Many, including the Dallas coaching staff and front office, considered Hatcher to be the biggest question mark among the front four entering training camp. There was a ton of talk about how much the switch to a 4-3 would rejuvenate Jay Ratliff. DeMarcus Ware is one of the premier pass-rushers in NFL history. Anthony Spencer was coming off a career year. There were doubts about whether the 6-foot-6, 299-pound Hatcher, whose salary is a fraction of those guys’, had the frame to make the transition from 3-4 defensive end to 4-3 tackle.
Six weeks later, Hatcher is the last defensive line starter standing. And he’s arguably been the Cowboys’ best defensive player so far this season.
The 31-year-old Hatcher, an eight-year veteran, has already established a new career high with a team-best five sacks. He’s also tied for the team lead with three tackles for losses and ranks behind only Ware with 13 quarterback pressures.
The burden has never been heavier on Hatcher, who is coming off a dominant performance in a win over the Washington Redskins.

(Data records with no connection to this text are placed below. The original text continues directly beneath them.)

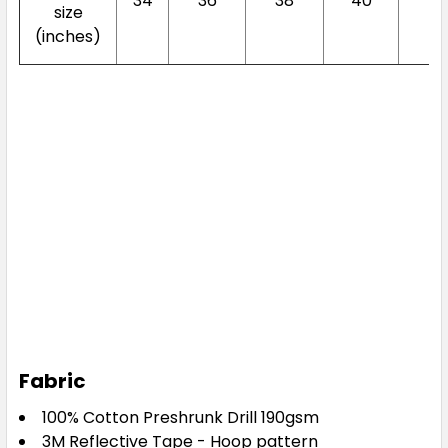
34
36
38
40
4
size
(inches)
Fabric
100% Cotton Preshrunk Drill 190gsm
3M Reflective Tape - Hoop pattern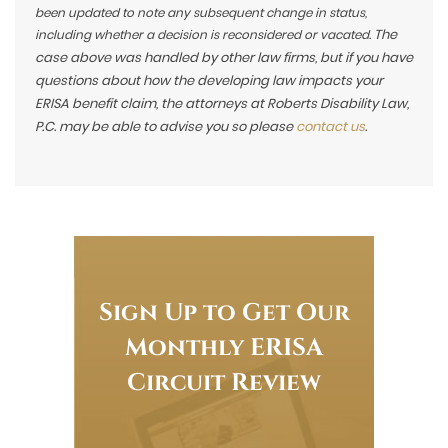
been updated to note any subsequent change in status,
The
including whether a decision is reconsidered or vacated.
case above was handled by other law firms, but if you have
questions about how the developing law impacts your
ERISA benefit claim, the attorneys at Roberts Disability Law,
P.C. may be able to advise you so please
contact us
.
Sign Up to Get Our
Monthly ERISA
Circuit Review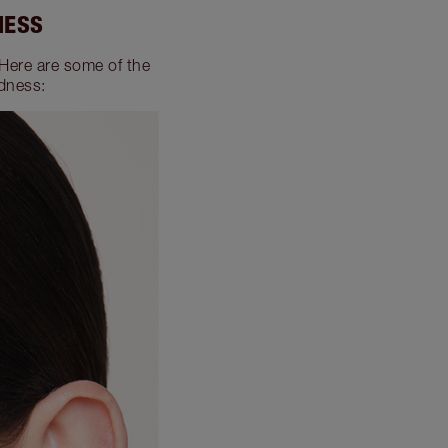
NESS
 Here are some of the
dness: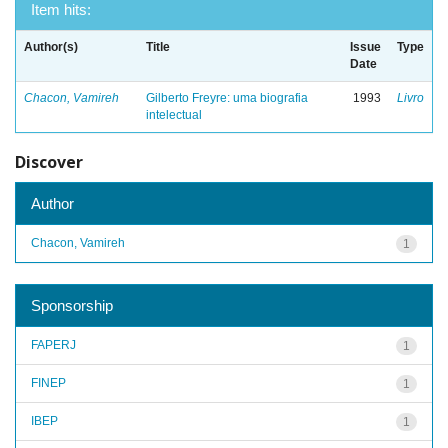
Item hits:
Author(s)
Title
Issue
Type
Date
Chacon, Vamireh
Gilberto Freyre: uma biografia
1993
Livro
intelectual
Discover
Author
Chacon, Vamireh
1
Sponsorship
FAPERJ
1
FINEP
1
IBEP
1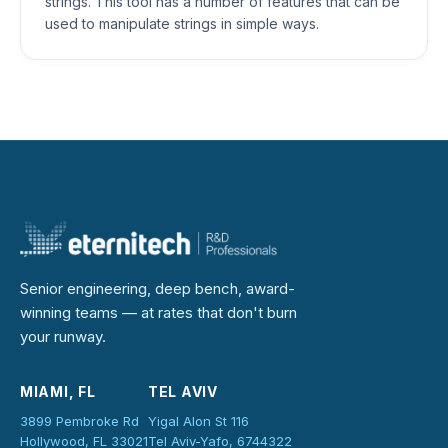
strings. This tool has a number of features that can be
used to manipulate strings in simple ways.
Senior engineering, deep bench, award-
winning teams — at rates that don't burn
your runway.
MIAMI, FL
TEL AVIV
3899 Pembroke Rd
Yigal Alon St 116
Hollywood, FL 33021
Tel Aviv-Yafo, 6744322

He’s already been a focus of blocking schemes who haven’t had to worry about Spencer (injured reserve with a knee injury) or Ratliff (PUP list with as he continues the longest recovery from sports hernia surgery in NFL history). Now, Ware is likely to miss a couple of games due to a strained quadriceps.

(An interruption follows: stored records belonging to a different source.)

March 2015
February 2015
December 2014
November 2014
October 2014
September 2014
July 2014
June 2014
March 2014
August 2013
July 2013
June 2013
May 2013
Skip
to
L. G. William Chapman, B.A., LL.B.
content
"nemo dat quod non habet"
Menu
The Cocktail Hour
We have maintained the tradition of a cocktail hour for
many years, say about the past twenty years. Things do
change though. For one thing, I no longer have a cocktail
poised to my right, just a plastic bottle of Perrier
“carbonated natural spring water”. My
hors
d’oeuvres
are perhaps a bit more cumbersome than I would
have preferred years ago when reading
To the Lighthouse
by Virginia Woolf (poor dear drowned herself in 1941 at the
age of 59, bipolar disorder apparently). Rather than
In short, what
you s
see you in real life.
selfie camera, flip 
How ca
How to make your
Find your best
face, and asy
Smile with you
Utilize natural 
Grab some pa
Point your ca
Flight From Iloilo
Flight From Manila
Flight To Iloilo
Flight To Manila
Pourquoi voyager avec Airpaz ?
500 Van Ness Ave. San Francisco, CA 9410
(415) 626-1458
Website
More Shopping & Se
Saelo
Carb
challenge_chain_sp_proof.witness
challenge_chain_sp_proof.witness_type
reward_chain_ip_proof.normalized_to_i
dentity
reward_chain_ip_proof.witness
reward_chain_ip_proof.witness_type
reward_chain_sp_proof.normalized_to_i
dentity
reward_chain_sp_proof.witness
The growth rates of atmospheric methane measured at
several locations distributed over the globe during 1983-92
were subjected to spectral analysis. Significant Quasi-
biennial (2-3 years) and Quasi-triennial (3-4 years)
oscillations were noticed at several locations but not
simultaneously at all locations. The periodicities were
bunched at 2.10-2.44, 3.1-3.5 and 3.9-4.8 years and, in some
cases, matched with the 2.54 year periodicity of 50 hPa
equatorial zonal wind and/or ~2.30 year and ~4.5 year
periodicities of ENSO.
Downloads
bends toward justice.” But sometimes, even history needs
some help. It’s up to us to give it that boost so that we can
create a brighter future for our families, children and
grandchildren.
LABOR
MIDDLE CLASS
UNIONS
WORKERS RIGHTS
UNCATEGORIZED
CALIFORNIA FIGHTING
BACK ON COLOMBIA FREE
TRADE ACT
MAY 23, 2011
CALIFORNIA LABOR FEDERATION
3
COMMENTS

“He’s a guy that would get a lot of attention any way,” coach Jason Garrett said of Hatcher. “That attention only gets greater. And he just responds to it. ...

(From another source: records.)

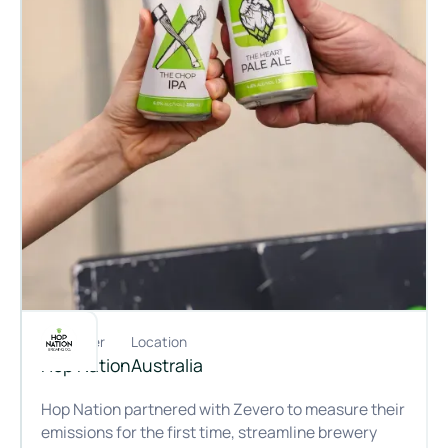
Customer
Location
Hop Nation
Australia
Hop Nation partnered with Zevero to measure their
emissions for the first time, streamline brewery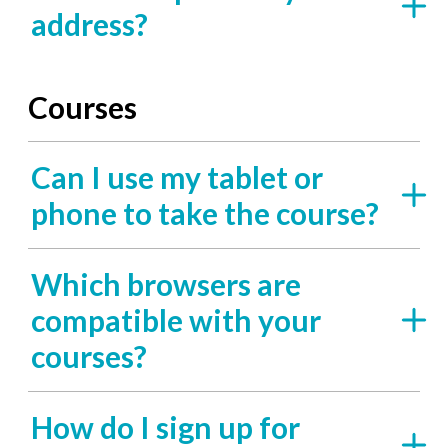
address?
Courses
Can I use my tablet or
phone to take the course?
Which browsers are
compatible with your
courses?
How do I sign up for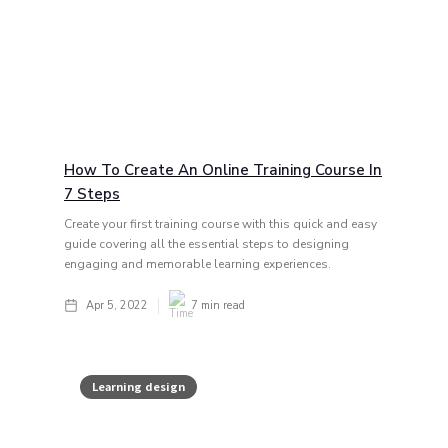
How To Create An Online Training Course In
7 Steps
Create your first training course with this quick and easy
guide covering all the essential steps to designing
engaging and memorable learning experiences.
Apr 5, 2022
7
min read
Learning design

“He plays the right way. It’s really important to him. He works very hard. He’s one of those guys that as a coach you can point to and say, watch that guy. He validates all of the things that we’re trying to teach. He has a relentless spirit about him. Great competitive nature, and he’s shown it week in and week out.”
Hatcher has excelled as the 3-technique tackle, a position that had been earmarked for Ratliff. A challenge for the coaching staff now is to figure out ways to create one-on-one matchups for Hatcher while he’s surrounded by unproven young players and journeymen.
Hatcher’s mission is to maintain his Pro Bowl-caliber level of performance despite being the primary focus of opposing blocking schemes -- and to help the no-name guys around him raise their games.
“I’m the leader of this D-line,” Hatcher said. “Now that D-Ware is gone, I’ve got to hold these guys accountable, play the game the right way, make sure they play their butts off and don’t approach the game like backups.”
Hatcher spent much of his career as a backup. Now, despite teammates going down all around him, he’s emerged as a dominant force.